2021 – Canceled


2021 was the year that saw the cancelations of sporting events, the arts, and people. Tim Mossholder/unsplash


In my mind, the year of 2021 went by fast.  Deemed by many,  a lost year, it effectively served as a bridge between 2020 and 2022.  While COVID-19 restrictions were lighter in 2021 than in 2020, the pandemic still played a fairly large role in 2021 life.  The New Yorker magazine characterizes 2021 as “in-betweenness” and having a “suspended quality.”  While I agree with these characterizations, to me, 2021 is better described as Canceled, as it applies to sporting events, the arts, and people.

During 2021, countless sporting events were drastically altered.  The NBA, NFL, NHL, and other National Sports Leagues had to cancel and/or postpone numerous games and playoffs due to COVID-19 protocols as numbers went up.  The NBA, for instance, canceled their original and traditional playoffs in favor of the “NBA Bubble” located at Disney World.  Because they were closed to the public, fans were no longer able to attend their favorite team’s games.  

March Madness, a college basketball tournament, was canceled all together, leaving many basketball fans—my brother for example—in disarray.  On a more personal note, high school sports were canceled as well.  The Cross Country State Championships, a meet I had looked forward to running in all year, was canceled due to Covid-19 precautions, and the Conference Championships were held without parent spectators.  In 2021, sports were canceled over and over again.

Sports weren’t the only thing canceled in 2021 though.  The arts took a hit as well.  Broadway shut down completely, leaving musical theater fans no way to view their beloved shows.  On a more important note, these cancellations in performances left performers jobless. While public officials attempted to quell the Covid-19 virus as it swept through the entire nation like a wave crashing on a stormy beach, TV shows and movies impacted as well.  But the cancellations of the arts struck a personal note as well.  

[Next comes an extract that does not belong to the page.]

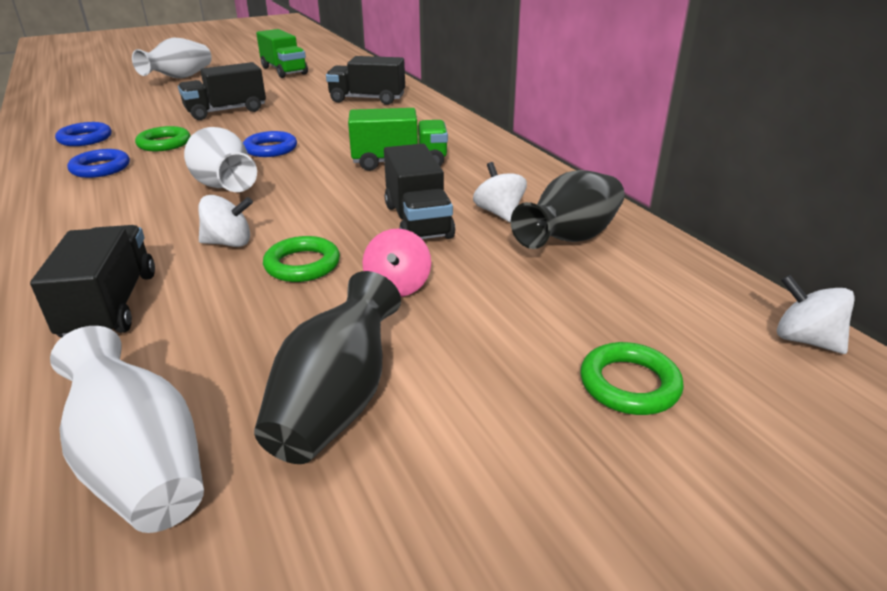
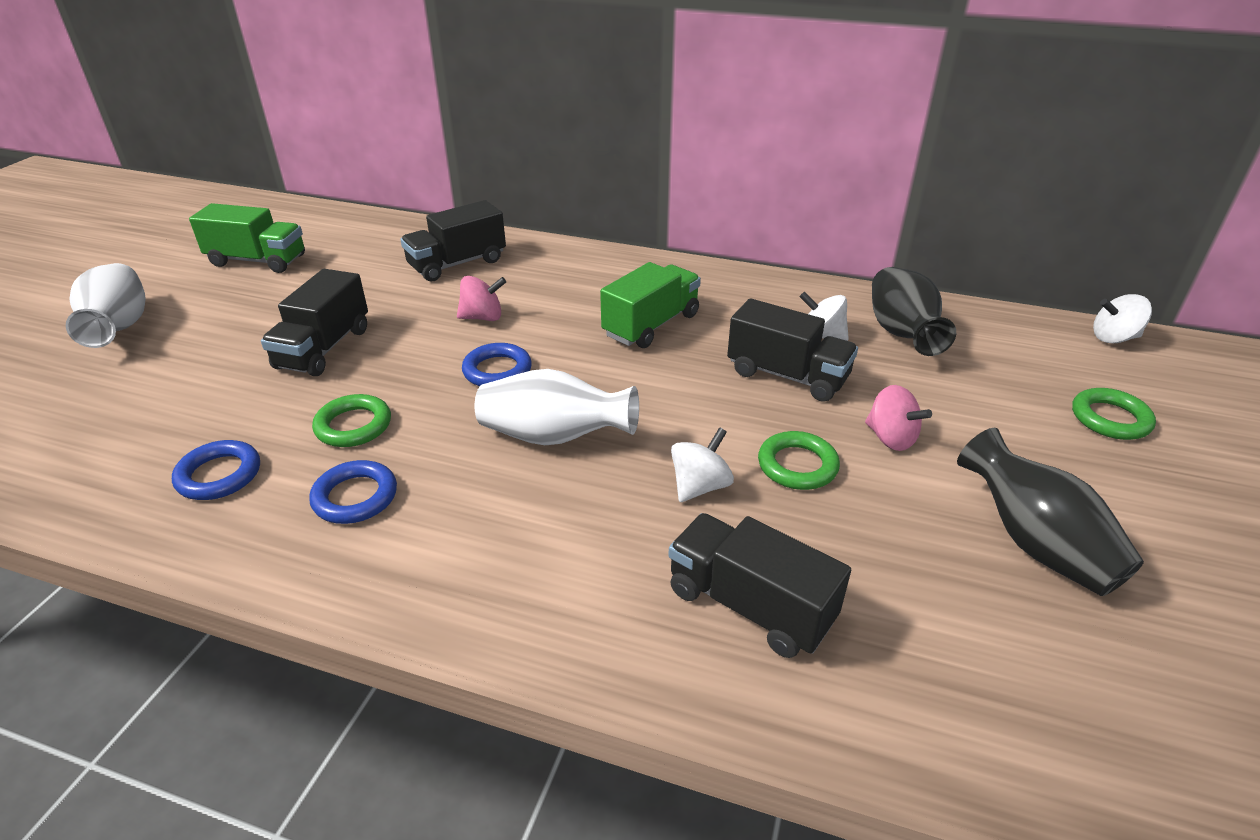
camera: 45 degrees left, 5 degrees up
(141, 465) = (1043, 673): white vase -> none
(321, 125) = (483, 317): none -> pink spinning top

My piano recital, which I prepare for every year, was canceled, leaving me with the consolation prize of a Zoom recital.  This held true for piano competitions too: some were moved online, while others were downright canceled completely.  As for my friends, Prisms—a yearly production directed by seniors at my school—as well as the school musical were both canceled, adding themselves to the already long running list.  The arts struggled during 2021, and I believe there is widespread hope that these cancellations don’t bleed into 2022.

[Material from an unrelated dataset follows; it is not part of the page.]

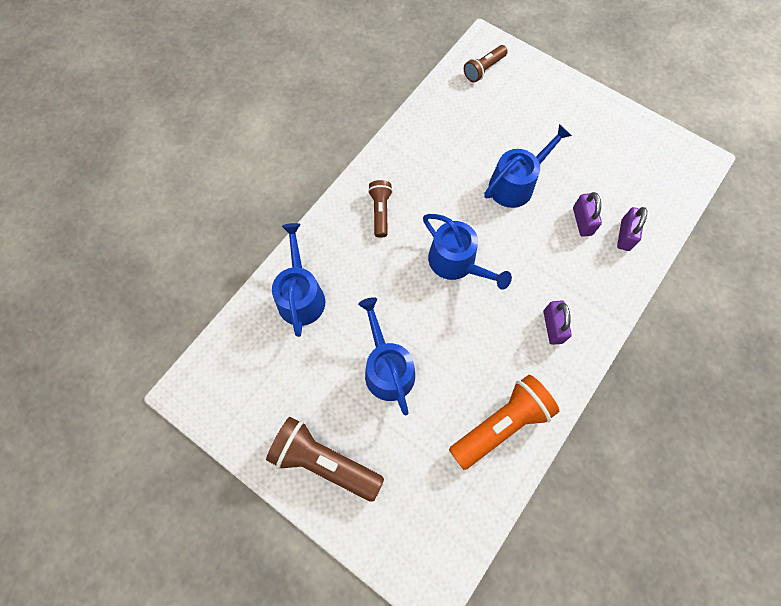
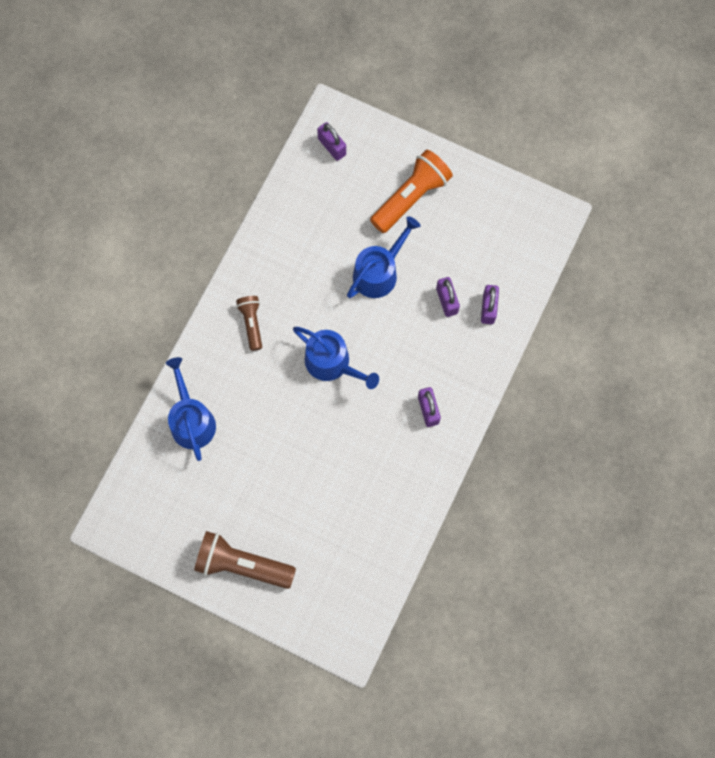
camera: 10 degrees left, 5 degrees up
(387, 368) = (283, 474): blue watering can -> none
(483, 69) = (332, 147): brown flashlight -> purple padlock
(501, 424) = (391, 506): orange flashlight -> orange flashlight (411, 197)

Finally, people were canceled as well.  Dr. Seuss’s racist books were canceled and unpublished.  Six of his books, including If I Ran the Zoo, On Beyond Zebra, and a few others stopped being sold due to racial stereotyping.  Many conservatives blamed Seuss Estate’s decision on “cancel-culture” but the majority ultimately agreed that some of the books were stereotypical and inappropriate.    

Even Aunt Jemima’s Syrup was canceled due to its stereotypical and outdated artwork.  Now, PepsiCo purchased the rights to Pearl Milling Company, and have changed their logo branding accordingly.  A spokesperson for PepsiCo said, “We are starting a new day with Pearl Milling Company.  A new day rooted in the brand’s historic beginnings and its mission to create moments that matter at the breakfast table.”

You could definitely argue that the capitol insurrection highlighted the alt-right’s attempt at canceling the 2020 election of President Biden, an unprecedented, unconstitutional, and disgusting event showcasing the disrespect for democracy in this country.  And that was at the beginning of 2021 too!

In my mind, the word Canceled does an excellent job of describing the lost year of 2021 that is thought of to serve as a bridge between 2020 and all the good to come from 2022.  Yes, sports, the arts, and people were canceled in 2021, but I’m still holding out hope for the year ahead.